Output each record exactly. Leave none out.

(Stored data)
☆ ☆ ☆ ☆ ☆
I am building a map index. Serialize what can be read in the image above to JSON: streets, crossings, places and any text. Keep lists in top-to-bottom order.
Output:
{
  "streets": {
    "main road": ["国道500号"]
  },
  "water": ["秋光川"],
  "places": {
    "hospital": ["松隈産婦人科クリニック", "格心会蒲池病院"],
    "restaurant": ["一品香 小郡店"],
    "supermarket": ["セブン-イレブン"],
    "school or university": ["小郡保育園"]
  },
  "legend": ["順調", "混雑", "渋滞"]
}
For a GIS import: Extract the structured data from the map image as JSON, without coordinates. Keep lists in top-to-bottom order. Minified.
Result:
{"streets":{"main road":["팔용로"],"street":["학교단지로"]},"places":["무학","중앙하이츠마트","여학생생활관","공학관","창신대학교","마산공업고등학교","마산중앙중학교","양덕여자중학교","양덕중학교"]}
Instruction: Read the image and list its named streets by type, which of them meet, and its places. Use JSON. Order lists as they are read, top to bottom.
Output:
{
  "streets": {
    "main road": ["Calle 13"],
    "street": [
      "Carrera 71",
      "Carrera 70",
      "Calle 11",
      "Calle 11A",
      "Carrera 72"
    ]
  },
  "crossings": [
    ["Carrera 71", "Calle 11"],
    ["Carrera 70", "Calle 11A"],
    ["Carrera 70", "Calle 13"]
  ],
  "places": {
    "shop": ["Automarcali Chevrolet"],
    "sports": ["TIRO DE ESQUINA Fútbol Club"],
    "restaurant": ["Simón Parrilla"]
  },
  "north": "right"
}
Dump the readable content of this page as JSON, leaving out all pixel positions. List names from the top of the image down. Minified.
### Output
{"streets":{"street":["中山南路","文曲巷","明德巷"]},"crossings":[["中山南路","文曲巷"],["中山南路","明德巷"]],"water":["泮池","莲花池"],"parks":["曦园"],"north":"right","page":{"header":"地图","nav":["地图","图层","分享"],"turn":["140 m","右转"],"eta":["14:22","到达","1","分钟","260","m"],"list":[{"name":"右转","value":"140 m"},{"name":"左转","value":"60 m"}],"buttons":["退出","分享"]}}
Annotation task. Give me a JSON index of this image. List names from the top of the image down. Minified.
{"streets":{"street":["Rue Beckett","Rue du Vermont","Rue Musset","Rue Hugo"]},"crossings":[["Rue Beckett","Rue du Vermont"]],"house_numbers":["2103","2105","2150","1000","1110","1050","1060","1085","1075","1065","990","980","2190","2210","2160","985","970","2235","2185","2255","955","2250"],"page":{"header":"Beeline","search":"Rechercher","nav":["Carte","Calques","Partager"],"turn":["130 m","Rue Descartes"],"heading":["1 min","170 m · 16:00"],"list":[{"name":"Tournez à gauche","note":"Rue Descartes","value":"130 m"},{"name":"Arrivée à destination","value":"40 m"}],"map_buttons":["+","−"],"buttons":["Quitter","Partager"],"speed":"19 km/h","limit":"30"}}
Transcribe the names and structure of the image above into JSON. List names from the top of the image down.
☆ ☆ ☆ ☆ ☆
> [Result for this exercise]:
I am building a map index. Serialize what can be read in the image above to JSON: streets, crossings, places and any text. Keep lists in top-to-bottom order.
Output:
{
  "streets": {
    "main road": ["国道500号"]
  },
  "water": ["秋光川"],
  "places": {
    "hospital": ["松隈産婦人科クリニック", "格心会蒲池病院"],
    "restaurant": ["一品香 小郡店"],
    "supermarket": ["セブン-イレブン"],
    "school or university": ["小郡保育園"]
  },
  "legend": ["順調", "混雑", "渋滞"]
}
For a GIS import: Extract the structured data from the map image as JSON, without coordinates. Keep lists in top-to-bottom order. Minified.
Result:
{"streets":{"main road":["팔용로"],"street":["학교단지로"]},"places":["무학","중앙하이츠마트","여학생생활관","공학관","창신대학교","마산공업고등학교","마산중앙중학교","양덕여자중학교","양덕중학교"]}
Instruction: Read the image and list its named streets by type, which of them meet, and its places. Use JSON. Order lists as they are read, top to bottom.
Output:
{
  "streets": {
    "main road": ["Calle 13"],
    "street": [
      "Carrera 71",
      "Carrera 70",
      "Calle 11",
      "Calle 11A",
      "Carrera 72"
    ]
  },
  "crossings": [
    ["Carrera 71", "Calle 11"],
    ["Carrera 70", "Calle 11A"],
    ["Carrera 70", "Calle 13"]
  ],
  "places": {
    "shop": ["Automarcali Chevrolet"],
    "sports": ["TIRO DE ESQUINA Fútbol Club"],
    "restaurant": ["Simón Parrilla"]
  },
  "north": "right"
}
Dump the readable content of this page as JSON, leaving out all pixel positions. List names from the top of the image down. Minified.
### Output
{"streets":{"street":["中山南路","文曲巷","明德巷"]},"crossings":[["中山南路","文曲巷"],["中山南路","明德巷"]],"water":["泮池","莲花池"],"parks":["曦园"],"north":"right","page":{"header":"地图","nav":["地图","图层","分享"],"turn":["140 m","右转"],"eta":["14:22","到达","1","分钟","260","m"],"list":[{"name":"右转","value":"140 m"},{"name":"左转","value":"60 m"}],"buttons":["退出","分享"]}}
Annotation task. Give me a JSON index of this image. List names from the top of the image down. Minified.
{"streets":{"street":["Rue Beckett","Rue du Vermont","Rue Musset","Rue Hugo"]},"crossings":[["Rue Beckett","Rue du Vermont"]],"house_numbers":["2103","2105","2150","1000","1110","1050","1060","1085","1075","1065","990","980","2190","2210","2160","985","970","2235","2185","2255","955","2250"],"page":{"header":"Beeline","search":"Rechercher","nav":["Carte","Calques","Partager"],"turn":["130 m","Rue Descartes"],"heading":["1 min","170 m · 16:00"],"list":[{"name":"Tournez à gauche","note":"Rue Descartes","value":"130 m"},{"name":"Arrivée à destination","value":"40 m"}],"map_buttons":["+","−"],"buttons":["Quitter","Partager"],"speed":"19 km/h","limit":"30"}}
Transcribe the names and structure of the image above into JSON. List names from the top of the image down.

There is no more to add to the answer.